Given entries:

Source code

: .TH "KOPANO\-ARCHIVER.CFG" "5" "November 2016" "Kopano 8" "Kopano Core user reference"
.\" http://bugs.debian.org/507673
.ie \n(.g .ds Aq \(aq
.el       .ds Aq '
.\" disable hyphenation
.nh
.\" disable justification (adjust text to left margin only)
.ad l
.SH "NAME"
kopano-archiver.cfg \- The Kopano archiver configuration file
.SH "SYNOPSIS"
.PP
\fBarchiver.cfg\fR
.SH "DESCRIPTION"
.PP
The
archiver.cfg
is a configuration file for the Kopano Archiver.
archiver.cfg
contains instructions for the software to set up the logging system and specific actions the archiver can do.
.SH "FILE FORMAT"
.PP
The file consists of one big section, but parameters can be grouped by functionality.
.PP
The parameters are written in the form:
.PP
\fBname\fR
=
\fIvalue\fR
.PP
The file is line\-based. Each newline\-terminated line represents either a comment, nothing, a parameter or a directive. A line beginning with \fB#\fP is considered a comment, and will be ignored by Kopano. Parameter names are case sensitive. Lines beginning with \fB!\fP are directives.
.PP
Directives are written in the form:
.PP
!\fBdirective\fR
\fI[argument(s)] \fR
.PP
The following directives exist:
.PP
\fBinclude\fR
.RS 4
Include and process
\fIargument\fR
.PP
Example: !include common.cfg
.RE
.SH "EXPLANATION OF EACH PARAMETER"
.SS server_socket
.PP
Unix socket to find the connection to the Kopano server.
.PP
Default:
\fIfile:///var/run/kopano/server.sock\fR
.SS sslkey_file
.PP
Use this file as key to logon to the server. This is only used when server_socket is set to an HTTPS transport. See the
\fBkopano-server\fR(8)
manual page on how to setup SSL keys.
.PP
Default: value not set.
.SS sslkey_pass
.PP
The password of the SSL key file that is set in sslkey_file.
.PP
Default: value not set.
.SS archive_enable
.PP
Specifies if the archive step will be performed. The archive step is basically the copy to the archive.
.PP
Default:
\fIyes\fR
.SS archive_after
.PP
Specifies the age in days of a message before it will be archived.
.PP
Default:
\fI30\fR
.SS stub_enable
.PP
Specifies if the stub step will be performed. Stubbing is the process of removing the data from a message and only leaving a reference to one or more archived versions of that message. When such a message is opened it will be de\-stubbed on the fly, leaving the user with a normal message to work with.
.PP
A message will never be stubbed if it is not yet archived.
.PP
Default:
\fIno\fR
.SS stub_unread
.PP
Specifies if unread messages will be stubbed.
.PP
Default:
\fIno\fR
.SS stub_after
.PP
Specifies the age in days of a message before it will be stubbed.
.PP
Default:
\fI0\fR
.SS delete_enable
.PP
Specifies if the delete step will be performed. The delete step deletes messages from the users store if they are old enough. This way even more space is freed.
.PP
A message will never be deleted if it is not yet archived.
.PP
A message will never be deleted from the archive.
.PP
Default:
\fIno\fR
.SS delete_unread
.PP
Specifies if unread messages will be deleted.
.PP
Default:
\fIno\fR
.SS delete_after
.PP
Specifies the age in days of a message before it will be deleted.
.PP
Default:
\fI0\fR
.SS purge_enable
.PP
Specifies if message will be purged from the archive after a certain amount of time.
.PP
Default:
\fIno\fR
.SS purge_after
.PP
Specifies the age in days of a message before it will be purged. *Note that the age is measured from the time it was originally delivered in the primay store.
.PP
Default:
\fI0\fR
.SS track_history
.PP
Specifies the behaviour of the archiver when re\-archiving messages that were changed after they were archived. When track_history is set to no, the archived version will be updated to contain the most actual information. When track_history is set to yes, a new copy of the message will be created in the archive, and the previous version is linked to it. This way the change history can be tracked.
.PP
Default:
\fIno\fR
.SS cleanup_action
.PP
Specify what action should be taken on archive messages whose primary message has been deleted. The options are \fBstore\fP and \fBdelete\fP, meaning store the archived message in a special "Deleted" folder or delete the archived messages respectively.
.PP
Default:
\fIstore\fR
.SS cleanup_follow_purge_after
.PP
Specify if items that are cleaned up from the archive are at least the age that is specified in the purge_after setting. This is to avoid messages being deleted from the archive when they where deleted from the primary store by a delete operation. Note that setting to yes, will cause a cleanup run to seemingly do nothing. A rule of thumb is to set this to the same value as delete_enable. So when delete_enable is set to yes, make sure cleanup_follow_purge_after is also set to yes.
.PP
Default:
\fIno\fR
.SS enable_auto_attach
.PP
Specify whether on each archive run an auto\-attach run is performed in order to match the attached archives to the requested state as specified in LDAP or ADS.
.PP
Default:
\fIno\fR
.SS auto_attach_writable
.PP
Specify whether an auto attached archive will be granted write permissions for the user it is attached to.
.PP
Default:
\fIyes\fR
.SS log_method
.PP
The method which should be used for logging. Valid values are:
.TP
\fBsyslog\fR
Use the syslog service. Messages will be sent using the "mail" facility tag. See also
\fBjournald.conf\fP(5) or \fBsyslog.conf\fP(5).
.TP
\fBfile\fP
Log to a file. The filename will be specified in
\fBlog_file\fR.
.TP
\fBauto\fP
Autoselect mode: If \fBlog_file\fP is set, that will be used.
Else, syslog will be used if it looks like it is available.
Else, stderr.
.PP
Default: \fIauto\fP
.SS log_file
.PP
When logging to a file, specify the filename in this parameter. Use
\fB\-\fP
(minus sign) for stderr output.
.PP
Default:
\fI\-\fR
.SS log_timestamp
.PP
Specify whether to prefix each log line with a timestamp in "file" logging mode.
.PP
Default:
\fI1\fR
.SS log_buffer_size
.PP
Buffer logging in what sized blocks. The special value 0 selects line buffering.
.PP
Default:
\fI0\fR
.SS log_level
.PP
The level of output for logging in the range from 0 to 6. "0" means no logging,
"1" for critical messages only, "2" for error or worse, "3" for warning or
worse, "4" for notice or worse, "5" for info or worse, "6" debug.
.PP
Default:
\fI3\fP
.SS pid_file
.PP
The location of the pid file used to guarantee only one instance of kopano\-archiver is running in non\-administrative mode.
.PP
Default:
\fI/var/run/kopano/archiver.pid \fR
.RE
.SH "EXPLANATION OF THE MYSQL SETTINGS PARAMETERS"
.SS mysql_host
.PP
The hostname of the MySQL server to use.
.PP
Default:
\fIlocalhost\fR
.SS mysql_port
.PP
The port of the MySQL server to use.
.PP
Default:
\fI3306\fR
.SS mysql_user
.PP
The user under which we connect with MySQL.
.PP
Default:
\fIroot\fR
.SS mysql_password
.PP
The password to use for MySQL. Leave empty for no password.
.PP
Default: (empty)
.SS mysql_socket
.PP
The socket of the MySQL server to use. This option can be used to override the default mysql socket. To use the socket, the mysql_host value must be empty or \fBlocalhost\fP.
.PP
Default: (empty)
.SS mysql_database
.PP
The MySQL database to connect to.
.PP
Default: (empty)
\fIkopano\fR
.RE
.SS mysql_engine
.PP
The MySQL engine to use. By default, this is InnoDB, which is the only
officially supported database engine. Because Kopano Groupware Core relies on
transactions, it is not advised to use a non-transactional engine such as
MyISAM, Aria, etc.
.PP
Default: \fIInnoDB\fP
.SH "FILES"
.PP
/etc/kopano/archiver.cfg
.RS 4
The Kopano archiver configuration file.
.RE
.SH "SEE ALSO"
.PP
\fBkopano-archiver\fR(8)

To-do item: Repeat the data. Leave nothing out and change nothing.

Expected output:
Source code

: .TH "KOPANO\-ARCHIVER.CFG" "5" "November 2016" "Kopano 8" "Kopano Core user reference"
.\" http://bugs.debian.org/507673
.ie \n(.g .ds Aq \(aq
.el       .ds Aq '
.\" disable hyphenation
.nh
.\" disable justification (adjust text to left margin only)
.ad l
.SH "NAME"
kopano-archiver.cfg \- The Kopano archiver configuration file
.SH "SYNOPSIS"
.PP
\fBarchiver.cfg\fR
.SH "DESCRIPTION"
.PP
The
archiver.cfg
is a configuration file for the Kopano Archiver.
archiver.cfg
contains instructions for the software to set up the logging system and specific actions the archiver can do.
.SH "FILE FORMAT"
.PP
The file consists of one big section, but parameters can be grouped by functionality.
.PP
The parameters are written in the form:
.PP
\fBname\fR
=
\fIvalue\fR
.PP
The file is line\-based. Each newline\-terminated line represents either a comment, nothing, a parameter or a directive. A line beginning with \fB#\fP is considered a comment, and will be ignored by Kopano. Parameter names are case sensitive. Lines beginning with \fB!\fP are directives.
.PP
Directives are written in the form:
.PP
!\fBdirective\fR
\fI[argument(s)] \fR
.PP
The following directives exist:
.PP
\fBinclude\fR
.RS 4
Include and process
\fIargument\fR
.PP
Example: !include common.cfg
.RE
.SH "EXPLANATION OF EACH PARAMETER"
.SS server_socket
.PP
Unix socket to find the connection to the Kopano server.
.PP
Default:
\fIfile:///var/run/kopano/server.sock\fR
.SS sslkey_file
.PP
Use this file as key to logon to the server. This is only used when server_socket is set to an HTTPS transport. See the
\fBkopano-server\fR(8)
manual page on how to setup SSL keys.
.PP
Default: value not set.
.SS sslkey_pass
.PP
The password of the SSL key file that is set in sslkey_file.
.PP
Default: value not set.
.SS archive_enable
.PP
Specifies if the archive step will be performed. The archive step is basically the copy to the archive.
.PP
Default:
\fIyes\fR
.SS archive_after
.PP
Specifies the age in days of a message before it will be archived.
.PP
Default:
\fI30\fR
.SS stub_enable
.PP
Specifies if the stub step will be performed. Stubbing is the process of removing the data from a message and only leaving a reference to one or more archived versions of that message. When such a message is opened it will be de\-stubbed on the fly, leaving the user with a normal message to work with.
.PP
A message will never be stubbed if it is not yet archived.
.PP
Default:
\fIno\fR
.SS stub_unread
.PP
Specifies if unread messages will be stubbed.
.PP
Default:
\fIno\fR
.SS stub_after
.PP
Specifies the age in days of a message before it will be stubbed.
.PP
Default:
\fI0\fR
.SS delete_enable
.PP
Specifies if the delete step will be performed. The delete step deletes messages from the users store if they are old enough. This way even more space is freed.
.PP
A message will never be deleted if it is not yet archived.
.PP
A message will never be deleted from the archive.
.PP
Default:
\fIno\fR
.SS delete_unread
.PP
Specifies if unread messages will be deleted.
.PP
Default:
\fIno\fR
.SS delete_after
.PP
Specifies the age in days of a message before it will be deleted.
.PP
Default:
\fI0\fR
.SS purge_enable
.PP
Specifies if message will be purged from the archive after a certain amount of time.
.PP
Default:
\fIno\fR
.SS purge_after
.PP
Specifies the age in days of a message before it will be purged. *Note that the age is measured from the time it was originally delivered in the primay store.
.PP
Default:
\fI0\fR
.SS track_history
.PP
Specifies the behaviour of the archiver when re\-archiving messages that were changed after they were archived. When track_history is set to no, the archived version will be updated to contain the most actual information. When track_history is set to yes, a new copy of the message will be created in the archive, and the previous version is linked to it. This way the change history can be tracked.
.PP
Default:
\fIno\fR
.SS cleanup_action
.PP
Specify what action should be taken on archive messages whose primary message has been deleted. The options are \fBstore\fP and \fBdelete\fP, meaning store the archived message in a special "Deleted" folder or delete the archived messages respectively.
.PP
Default:
\fIstore\fR
.SS cleanup_follow_purge_after
.PP
Specify if items that are cleaned up from the archive are at least the age that is specified in the purge_after setting. This is to avoid messages being deleted from the archive when they where deleted from the primary store by a delete operation. Note that setting to yes, will cause a cleanup run to seemingly do nothing. A rule of thumb is to set this to the same value as delete_enable. So when delete_enable is set to yes, make sure cleanup_follow_purge_after is also set to yes.
.PP
Default:
\fIno\fR
.SS enable_auto_attach
.PP
Specify whether on each archive run an auto\-attach run is performed in order to match the attached archives to the requested state as specified in LDAP or ADS.
.PP
Default:
\fIno\fR
.SS auto_attach_writable
.PP
Specify whether an auto attached archive will be granted write permissions for the user it is attached to.
.PP
Default:
\fIyes\fR
.SS log_method
.PP
The method which should be used for logging. Valid values are:
.TP
\fBsyslog\fR
Use the syslog service. Messages will be sent using the "mail" facility tag. See also
\fBjournald.conf\fP(5) or \fBsyslog.conf\fP(5).
.TP
\fBfile\fP
Log to a file. The filename will be specified in
\fBlog_file\fR.
.TP
\fBauto\fP
Autoselect mode: If \fBlog_file\fP is set, that will be used.
Else, syslog will be used if it looks like it is available.
Else, stderr.
.PP
Default: \fIauto\fP
.SS log_file
.PP
When logging to a file, specify the filename in this parameter. Use
\fB\-\fP
(minus sign) for stderr output.
.PP
Default:
\fI\-\fR
.SS log_timestamp
.PP
Specify whether to prefix each log line with a timestamp in "file" logging mode.
.PP
Default:
\fI1\fR
.SS log_buffer_size
.PP
Buffer logging in what sized blocks. The special value 0 selects line buffering.
.PP
Default:
\fI0\fR
.SS log_level
.PP
The level of output for logging in the range from 0 to 6. "0" means no logging,
"1" for critical messages only, "2" for error or worse, "3" for warning or
worse, "4" for notice or worse, "5" for info or worse, "6" debug.
.PP
Default:
\fI3\fP
.SS pid_file
.PP
The location of the pid file used to guarantee only one instance of kopano\-archiver is running in non\-administrative mode.
.PP
Default:
\fI/var/run/kopano/archiver.pid \fR
.RE
.SH "EXPLANATION OF THE MYSQL SETTINGS PARAMETERS"
.SS mysql_host
.PP
The hostname of the MySQL server to use.
.PP
Default:
\fIlocalhost\fR
.SS mysql_port
.PP
The port of the MySQL server to use.
.PP
Default:
\fI3306\fR
.SS mysql_user
.PP
The user under which we connect with MySQL.
.PP
Default:
\fIroot\fR
.SS mysql_password
.PP
The password to use for MySQL. Leave empty for no password.
.PP
Default: (empty)
.SS mysql_socket
.PP
The socket of the MySQL server to use. This option can be used to override the default mysql socket. To use the socket, the mysql_host value must be empty or \fBlocalhost\fP.
.PP
Default: (empty)
.SS mysql_database
.PP
The MySQL database to connect to.
.PP
Default: (empty)
\fIkopano\fR
.RE
.SS mysql_engine
.PP
The MySQL engine to use. By default, this is InnoDB, which is the only
officially supported database engine. Because Kopano Groupware Core relies on
transactions, it is not advised to use a non-transactional engine such as
MyISAM, Aria, etc.
.PP
Default: \fIInnoDB\fP
.SH "FILES"
.PP
/etc/kopano/archiver.cfg
.RS 4
The Kopano archiver configuration file.
.RE
.SH "SEE ALSO"
.PP
\fBkopano-archiver\fR(8)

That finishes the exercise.